Abstract: A large amount of primary energy is consumed in power plants, automobiles, and industrial facilities. However, only about one‑third of this energy is effectively utilized, while most of the remainder is dissipated as waste heat. To recover this unused thermal energy, thermoelectric conversion systems have attracted increasing attention from the viewpoint of the Sustainable Development Goals (SDGs). Inorganic thermoelectric materials have been extensively studied and are already employed in practical applications such as space probes (e.g., Voyager and Cassini). In recent years, organic thermoelectric materials based on conducting polymers, carbon nanotubes, and their composites have attracted growing interest because of their advantages, including low‑cost fabrication, low toxicity, abundant raw materials, mechanical flexibility, and solution processability. For practical applications, the fabrication of free‑standing and flexible thermoelectric films that can be handled without substrates is particularly important. In this invited presentation, simple methods for fabricating free‑standing organic thermoelectric films are introduced, based on two representative systems. First, free‑standing conducting polymer films are demonstrated, which can be obtained simply by washing ionic‑liquid‑modified PEDOT:PSS films in water, enabling easy peeling from the substrate. Second, free‑standing single‑walled carbon nanotube films prepared by vacuum filtration of their dispersions are presented, without the use of polymer binders or complicated post‑treatments. These examples highlight that free‑standing and flexible thermoelectric films can be fabricated through remarkably simple processes, providing a practical platform for organic thermoelectric devices.

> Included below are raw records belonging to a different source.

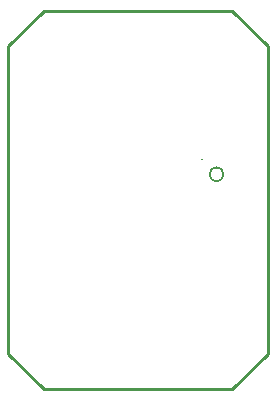
<source format=gbr>
%TF.GenerationSoftware,Altium Limited,Altium Designer,18.1.9 (240)*%
G04 Layer_Color=16711935*
%FSLAX45Y45*%
%MOMM*%
%TF.FileFunction,Other,Mechanical_5*%
%TF.Part,Single*%
G01*
G75*
%TA.AperFunction,NonConductor*%
%ADD18C,0.25400*%
%ADD52C,0.12700*%
D18*
X2200000Y300000D02*
Y2900000D01*
X1900000Y3200000D02*
X2200000Y2900000D01*
X300000Y3200000D02*
X1900000D01*
X0Y2900000D02*
X300000Y3200000D01*
X0Y300000D02*
Y2900000D01*
Y300000D02*
X300000Y0D01*
X1900000D01*
X2200000Y300000D01*
D52*
X1824070Y1818347D02*
G03*
X1704690Y1818347I-59690J0D01*
G01*
D02*
G03*
X1824070Y1818347I59690J0D01*
G01*
X1645000Y1945347D02*
Y1945441D01*
%TF.MD5,934ba0f5714205c513650cc7ff52e846*%
M02*

</source>
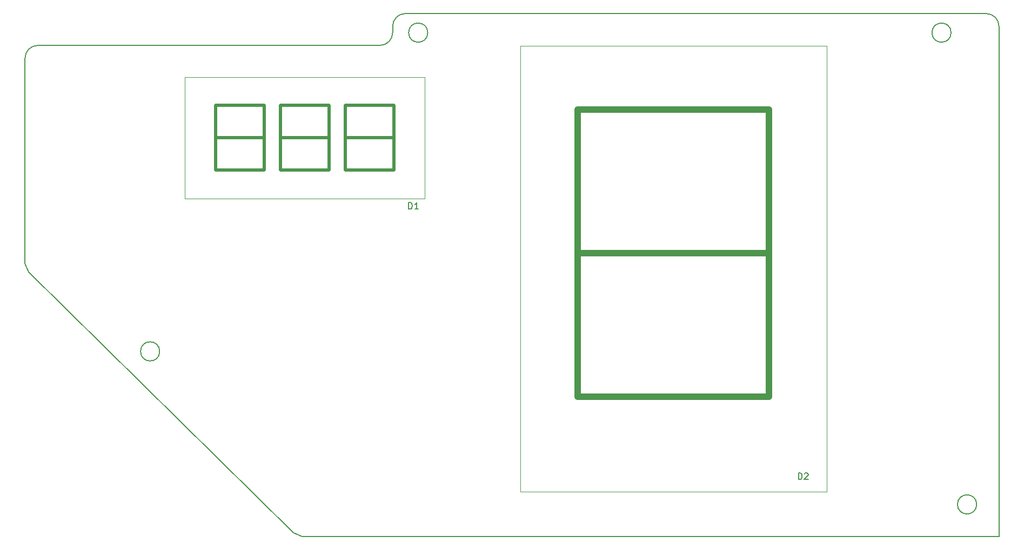
<source format=gbr>
G04 #@! TF.GenerationSoftware,KiCad,Pcbnew,5.1.5-52549c5~84~ubuntu18.04.1*
G04 #@! TF.CreationDate,2020-03-14T11:46:24+01:00*
G04 #@! TF.ProjectId,Fe203,46653230-332e-46b6-9963-61645f706362,rev?*
G04 #@! TF.SameCoordinates,Original*
G04 #@! TF.FileFunction,Legend,Top*
G04 #@! TF.FilePolarity,Positive*
%FSLAX46Y46*%
G04 Gerber Fmt 4.6, Leading zero omitted, Abs format (unit mm)*
G04 Created by KiCad (PCBNEW 5.1.5-52549c5~84~ubuntu18.04.1) date 2020-03-14 11:46:24*
%MOMM*%
%LPD*%
G04 APERTURE LIST*
G04 #@! TA.AperFunction,Profile*
%ADD10C,0.200000*%
G04 #@! TD*
%ADD11C,0.500000*%
%ADD12C,0.120000*%
%ADD13C,1.000000*%
%ADD14C,0.150000*%
G04 APERTURE END LIST*
D10*
X106325985Y-137454210D02*
X107730129Y-138030000D01*
X64310008Y-95193254D02*
X64905850Y-96617463D01*
X214909985Y-56030000D02*
X123910000Y-56030000D01*
X209409985Y-59030000D02*
G75*
G03X209409985Y-59030000I-1500000J0D01*
G01*
X85410000Y-109030000D02*
G75*
G03X85410000Y-109030000I-1500000J0D01*
G01*
X107730129Y-138030000D02*
X216909985Y-138030000D01*
X64310009Y-63030001D02*
G75*
G02X66310008Y-61030000I2000000J1D01*
G01*
X64905850Y-96617463D02*
X106325985Y-137454210D01*
X121910000Y-58030000D02*
X121910000Y-59030000D01*
X119910000Y-61030000D02*
X66310009Y-61030000D01*
X214909985Y-56030000D02*
G75*
G02X216909985Y-58030000I0J-2000000D01*
G01*
X121910000Y-58030001D02*
G75*
G02X123909999Y-56030000I2000000J1D01*
G01*
X121910000Y-59030001D02*
G75*
G02X119909999Y-61030000I-2000000J1D01*
G01*
X64310008Y-95193254D02*
X64310008Y-63030000D01*
X216909985Y-58030000D02*
X216909985Y-138030000D01*
X213409985Y-133030000D02*
G75*
G03X213409985Y-133030000I-1500000J0D01*
G01*
X127410000Y-59030000D02*
G75*
G03X127410000Y-59030000I-1500000J0D01*
G01*
D11*
G04 #@! TO.C,D1*
X94160000Y-75540000D02*
X101780000Y-75540000D01*
X94160000Y-80620000D02*
X94160000Y-70460000D01*
X101780000Y-80620000D02*
X94160000Y-80620000D01*
X101780000Y-70460000D02*
X101780000Y-80620000D01*
X94160000Y-70460000D02*
X101780000Y-70460000D01*
X114480000Y-75540000D02*
X122100000Y-75540000D01*
X114480000Y-80620000D02*
X114480000Y-70460000D01*
X122100000Y-80620000D02*
X114480000Y-80620000D01*
X122100000Y-70460000D02*
X122100000Y-80620000D01*
X114480000Y-70460000D02*
X122100000Y-70460000D01*
X104320000Y-75540000D02*
X111940000Y-75540000D01*
X104320000Y-80620000D02*
X104320000Y-70460000D01*
X111940000Y-80620000D02*
X104320000Y-80620000D01*
X111940000Y-70460000D02*
X111940000Y-80620000D01*
X104320000Y-70460000D02*
X111940000Y-70460000D01*
D12*
X89330000Y-66040000D02*
X126930000Y-66040000D01*
X89330000Y-85040000D02*
X126930000Y-85040000D01*
X89330000Y-66040000D02*
X89330000Y-85040000D01*
X126930000Y-66040000D02*
X126930000Y-85040000D01*
G04 #@! TO.C,D2*
X141910000Y-131070000D02*
X189910000Y-131070000D01*
X189910000Y-131070000D02*
X189910000Y-61070000D01*
X141910000Y-61070000D02*
X189910000Y-61070000D01*
X141910000Y-131070000D02*
X141910000Y-61070000D01*
D13*
X150910000Y-93595000D02*
X180910000Y-93595000D01*
X150910000Y-71070000D02*
X180910000Y-71070000D01*
X150910000Y-116120000D02*
X180910000Y-116120000D01*
X150910000Y-71070000D02*
X150910000Y-116120000D01*
X180910000Y-71070000D02*
X180910000Y-116120000D01*
G04 #@! TD*
G04 #@! TO.C,D1*
D14*
X124421904Y-86692380D02*
X124421904Y-85692380D01*
X124660000Y-85692380D01*
X124802857Y-85740000D01*
X124898095Y-85835238D01*
X124945714Y-85930476D01*
X124993333Y-86120952D01*
X124993333Y-86263809D01*
X124945714Y-86454285D01*
X124898095Y-86549523D01*
X124802857Y-86644761D01*
X124660000Y-86692380D01*
X124421904Y-86692380D01*
X125945714Y-86692380D02*
X125374285Y-86692380D01*
X125660000Y-86692380D02*
X125660000Y-85692380D01*
X125564761Y-85835238D01*
X125469523Y-85930476D01*
X125374285Y-85978095D01*
G04 #@! TO.C,D2*
X185491904Y-129112380D02*
X185491904Y-128112380D01*
X185730000Y-128112380D01*
X185872857Y-128160000D01*
X185968095Y-128255238D01*
X186015714Y-128350476D01*
X186063333Y-128540952D01*
X186063333Y-128683809D01*
X186015714Y-128874285D01*
X185968095Y-128969523D01*
X185872857Y-129064761D01*
X185730000Y-129112380D01*
X185491904Y-129112380D01*
X186444285Y-128207619D02*
X186491904Y-128160000D01*
X186587142Y-128112380D01*
X186825238Y-128112380D01*
X186920476Y-128160000D01*
X186968095Y-128207619D01*
X187015714Y-128302857D01*
X187015714Y-128398095D01*
X186968095Y-128540952D01*
X186396666Y-129112380D01*
X187015714Y-129112380D01*
G04 #@! TD*
M02*

</source>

Keywords: Organic thermoelectrics, free-standing film, conducting polymers, carbon-nanotubes.

Biography: Dr. Ichiro Imae specializes in the development of novel π‑conjugated polymers and oligomers for sustainable materials aligned with the Sustainable Development Goals (SDGs). He received his B.E., M.E., and Ph.D. degrees from Osaka University. His research focuses on the design of organic dyes with well‑defined molecular structures and the development of composite materials incorporating carbon‑based substances such as graphene and carbon nanotubes, as well as silicon‑based materials including silica. He is also involved in the development of environmentally friendly fabrication techniques for energy‑related applications, including energy conversion devices (thermoelectric and photovoltaic cells), energy storage systems (lithium‑ion batteries), and display technologies. His research achievements have been recognized with several honors, including the CSJ Presentation Award and the Award for Encouragement of Research in Polymer Science from the Society of Polymer Science, Japan.